Task to carry out: Set down, line for line and unchanged, the part of the data that runs from its very start through the line containing "problemas para sistemas de energía renovable", with both ends included.

(Stored items from a collection)
-=-=-=-=-
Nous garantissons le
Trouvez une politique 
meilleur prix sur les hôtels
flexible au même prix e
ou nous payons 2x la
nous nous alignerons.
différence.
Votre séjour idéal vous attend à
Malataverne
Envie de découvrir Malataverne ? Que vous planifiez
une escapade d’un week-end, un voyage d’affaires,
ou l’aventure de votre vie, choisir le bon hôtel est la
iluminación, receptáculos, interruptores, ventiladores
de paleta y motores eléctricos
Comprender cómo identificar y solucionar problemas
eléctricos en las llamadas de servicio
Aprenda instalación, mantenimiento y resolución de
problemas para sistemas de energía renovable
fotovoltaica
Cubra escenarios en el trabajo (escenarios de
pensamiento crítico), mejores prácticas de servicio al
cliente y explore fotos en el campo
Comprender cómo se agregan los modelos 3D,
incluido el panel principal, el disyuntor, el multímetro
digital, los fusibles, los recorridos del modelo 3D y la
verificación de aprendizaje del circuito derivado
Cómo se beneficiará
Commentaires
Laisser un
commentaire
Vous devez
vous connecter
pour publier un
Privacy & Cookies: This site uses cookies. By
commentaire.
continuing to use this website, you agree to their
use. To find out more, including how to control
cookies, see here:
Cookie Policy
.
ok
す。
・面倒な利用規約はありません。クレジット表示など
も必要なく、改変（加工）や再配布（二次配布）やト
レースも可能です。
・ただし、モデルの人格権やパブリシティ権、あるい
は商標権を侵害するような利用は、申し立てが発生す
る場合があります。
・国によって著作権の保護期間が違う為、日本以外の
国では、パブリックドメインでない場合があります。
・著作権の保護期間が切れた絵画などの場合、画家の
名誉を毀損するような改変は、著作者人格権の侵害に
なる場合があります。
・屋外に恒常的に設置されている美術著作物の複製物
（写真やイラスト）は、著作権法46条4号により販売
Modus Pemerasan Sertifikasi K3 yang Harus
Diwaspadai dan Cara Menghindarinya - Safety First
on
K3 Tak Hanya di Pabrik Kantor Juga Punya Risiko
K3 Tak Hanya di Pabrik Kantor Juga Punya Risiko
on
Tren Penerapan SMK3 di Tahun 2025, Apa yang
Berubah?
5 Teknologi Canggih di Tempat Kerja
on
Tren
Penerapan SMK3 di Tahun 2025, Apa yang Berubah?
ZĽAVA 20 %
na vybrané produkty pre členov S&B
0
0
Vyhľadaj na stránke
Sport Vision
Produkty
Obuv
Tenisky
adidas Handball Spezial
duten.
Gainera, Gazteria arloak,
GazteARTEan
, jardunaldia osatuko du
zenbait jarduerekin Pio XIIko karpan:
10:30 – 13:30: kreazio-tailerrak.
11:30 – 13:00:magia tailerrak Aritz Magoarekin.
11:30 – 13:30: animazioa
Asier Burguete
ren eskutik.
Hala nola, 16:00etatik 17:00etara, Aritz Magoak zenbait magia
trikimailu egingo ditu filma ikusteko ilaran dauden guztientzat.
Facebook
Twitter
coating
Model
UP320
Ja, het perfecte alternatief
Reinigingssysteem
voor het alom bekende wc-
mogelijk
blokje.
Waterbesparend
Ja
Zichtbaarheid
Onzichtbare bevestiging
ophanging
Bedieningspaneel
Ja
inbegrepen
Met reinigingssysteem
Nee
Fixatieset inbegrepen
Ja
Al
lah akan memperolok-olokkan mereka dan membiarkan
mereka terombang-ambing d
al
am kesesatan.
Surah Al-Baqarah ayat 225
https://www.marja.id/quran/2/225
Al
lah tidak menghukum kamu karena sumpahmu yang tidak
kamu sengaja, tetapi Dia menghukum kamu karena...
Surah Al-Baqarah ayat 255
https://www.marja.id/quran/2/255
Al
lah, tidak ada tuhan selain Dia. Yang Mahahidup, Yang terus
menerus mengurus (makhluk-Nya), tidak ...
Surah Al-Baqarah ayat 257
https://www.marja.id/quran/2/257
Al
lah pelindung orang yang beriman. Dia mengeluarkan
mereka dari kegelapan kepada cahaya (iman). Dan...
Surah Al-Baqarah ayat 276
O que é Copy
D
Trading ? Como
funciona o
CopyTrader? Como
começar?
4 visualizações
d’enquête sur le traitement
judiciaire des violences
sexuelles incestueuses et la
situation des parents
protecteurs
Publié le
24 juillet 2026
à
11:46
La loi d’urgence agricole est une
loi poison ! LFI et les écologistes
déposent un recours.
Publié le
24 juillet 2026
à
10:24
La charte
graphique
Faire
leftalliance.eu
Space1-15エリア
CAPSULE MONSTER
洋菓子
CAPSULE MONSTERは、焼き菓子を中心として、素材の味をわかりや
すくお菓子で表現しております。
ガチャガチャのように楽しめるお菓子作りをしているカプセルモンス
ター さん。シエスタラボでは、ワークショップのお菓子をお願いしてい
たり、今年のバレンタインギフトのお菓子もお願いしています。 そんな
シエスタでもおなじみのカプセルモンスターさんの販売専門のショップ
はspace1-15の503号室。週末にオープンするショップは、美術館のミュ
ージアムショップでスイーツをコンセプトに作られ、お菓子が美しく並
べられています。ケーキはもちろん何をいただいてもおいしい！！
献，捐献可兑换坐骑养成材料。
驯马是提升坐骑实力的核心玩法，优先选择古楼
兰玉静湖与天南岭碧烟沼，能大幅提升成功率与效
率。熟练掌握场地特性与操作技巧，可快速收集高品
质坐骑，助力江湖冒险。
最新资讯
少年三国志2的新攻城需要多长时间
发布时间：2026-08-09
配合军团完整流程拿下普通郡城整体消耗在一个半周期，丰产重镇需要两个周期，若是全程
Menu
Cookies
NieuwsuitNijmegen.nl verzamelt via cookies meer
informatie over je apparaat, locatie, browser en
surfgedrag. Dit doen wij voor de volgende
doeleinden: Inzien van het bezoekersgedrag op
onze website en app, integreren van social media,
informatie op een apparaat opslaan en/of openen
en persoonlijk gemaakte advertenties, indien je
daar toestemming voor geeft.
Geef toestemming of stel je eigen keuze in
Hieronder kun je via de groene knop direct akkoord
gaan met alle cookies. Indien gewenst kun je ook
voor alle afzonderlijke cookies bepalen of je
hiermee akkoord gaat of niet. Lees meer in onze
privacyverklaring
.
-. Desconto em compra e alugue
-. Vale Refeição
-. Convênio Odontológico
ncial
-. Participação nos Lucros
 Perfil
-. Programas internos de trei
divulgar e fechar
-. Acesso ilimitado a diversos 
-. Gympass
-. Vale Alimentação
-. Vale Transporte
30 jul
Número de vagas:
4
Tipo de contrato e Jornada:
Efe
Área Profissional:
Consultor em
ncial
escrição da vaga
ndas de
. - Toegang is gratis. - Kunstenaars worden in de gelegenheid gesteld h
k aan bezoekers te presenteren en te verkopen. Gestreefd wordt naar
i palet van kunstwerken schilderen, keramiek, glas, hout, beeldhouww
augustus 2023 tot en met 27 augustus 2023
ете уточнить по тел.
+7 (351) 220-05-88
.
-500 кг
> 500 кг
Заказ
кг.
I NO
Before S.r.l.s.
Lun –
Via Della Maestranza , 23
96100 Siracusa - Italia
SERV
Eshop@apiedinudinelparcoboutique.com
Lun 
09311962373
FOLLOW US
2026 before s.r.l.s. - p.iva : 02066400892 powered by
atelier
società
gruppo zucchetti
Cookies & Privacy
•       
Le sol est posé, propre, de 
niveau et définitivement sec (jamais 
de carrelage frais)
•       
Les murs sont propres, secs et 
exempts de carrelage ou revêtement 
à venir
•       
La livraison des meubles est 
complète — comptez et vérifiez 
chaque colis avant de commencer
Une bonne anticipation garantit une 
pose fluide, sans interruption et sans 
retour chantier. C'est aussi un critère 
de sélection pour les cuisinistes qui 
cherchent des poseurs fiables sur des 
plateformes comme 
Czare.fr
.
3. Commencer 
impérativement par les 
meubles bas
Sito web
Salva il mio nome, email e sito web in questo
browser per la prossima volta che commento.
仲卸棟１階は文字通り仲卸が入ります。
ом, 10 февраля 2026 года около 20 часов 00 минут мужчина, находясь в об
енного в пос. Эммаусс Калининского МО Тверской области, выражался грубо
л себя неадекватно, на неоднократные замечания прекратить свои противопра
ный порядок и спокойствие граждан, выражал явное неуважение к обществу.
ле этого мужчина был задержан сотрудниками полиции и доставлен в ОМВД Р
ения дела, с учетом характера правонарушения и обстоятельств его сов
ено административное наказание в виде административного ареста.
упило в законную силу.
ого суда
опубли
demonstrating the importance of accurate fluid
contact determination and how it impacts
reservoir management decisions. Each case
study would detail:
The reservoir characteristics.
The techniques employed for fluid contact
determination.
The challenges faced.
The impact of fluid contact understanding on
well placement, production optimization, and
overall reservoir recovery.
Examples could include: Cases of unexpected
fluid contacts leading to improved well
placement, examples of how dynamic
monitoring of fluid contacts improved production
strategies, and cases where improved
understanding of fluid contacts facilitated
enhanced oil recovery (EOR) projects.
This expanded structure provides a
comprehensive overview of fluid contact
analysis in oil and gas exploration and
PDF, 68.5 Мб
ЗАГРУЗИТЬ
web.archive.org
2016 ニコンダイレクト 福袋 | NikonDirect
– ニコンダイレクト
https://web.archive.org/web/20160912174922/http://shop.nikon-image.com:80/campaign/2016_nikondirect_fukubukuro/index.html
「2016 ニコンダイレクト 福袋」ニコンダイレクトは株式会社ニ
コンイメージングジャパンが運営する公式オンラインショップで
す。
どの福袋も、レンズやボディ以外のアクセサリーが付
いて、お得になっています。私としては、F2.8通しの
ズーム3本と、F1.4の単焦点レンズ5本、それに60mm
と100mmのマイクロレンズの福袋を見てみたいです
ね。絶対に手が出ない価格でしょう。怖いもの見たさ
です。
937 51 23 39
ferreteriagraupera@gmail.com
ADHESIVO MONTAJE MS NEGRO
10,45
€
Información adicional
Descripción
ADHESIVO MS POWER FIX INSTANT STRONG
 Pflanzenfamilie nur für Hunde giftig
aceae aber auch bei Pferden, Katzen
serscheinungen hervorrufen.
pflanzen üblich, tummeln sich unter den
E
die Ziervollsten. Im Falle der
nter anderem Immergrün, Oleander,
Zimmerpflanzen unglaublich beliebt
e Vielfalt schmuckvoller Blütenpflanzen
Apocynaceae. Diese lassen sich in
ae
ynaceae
-=-=-=-=-
The completed task:
Nous garantissons le
Trouvez une politique 
meilleur prix sur les hôtels
flexible au même prix e
ou nous payons 2x la
nous nous alignerons.
différence.
Votre séjour idéal vous attend à
Malataverne
Envie de découvrir Malataverne ? Que vous planifiez
une escapade d’un week-end, un voyage d’affaires,
ou l’aventure de votre vie, choisir le bon hôtel est la
iluminación, receptáculos, interruptores, ventiladores
de paleta y motores eléctricos
Comprender cómo identificar y solucionar problemas
eléctricos en las llamadas de servicio
Aprenda instalación, mantenimiento y resolución de
problemas para sistemas de energía renovable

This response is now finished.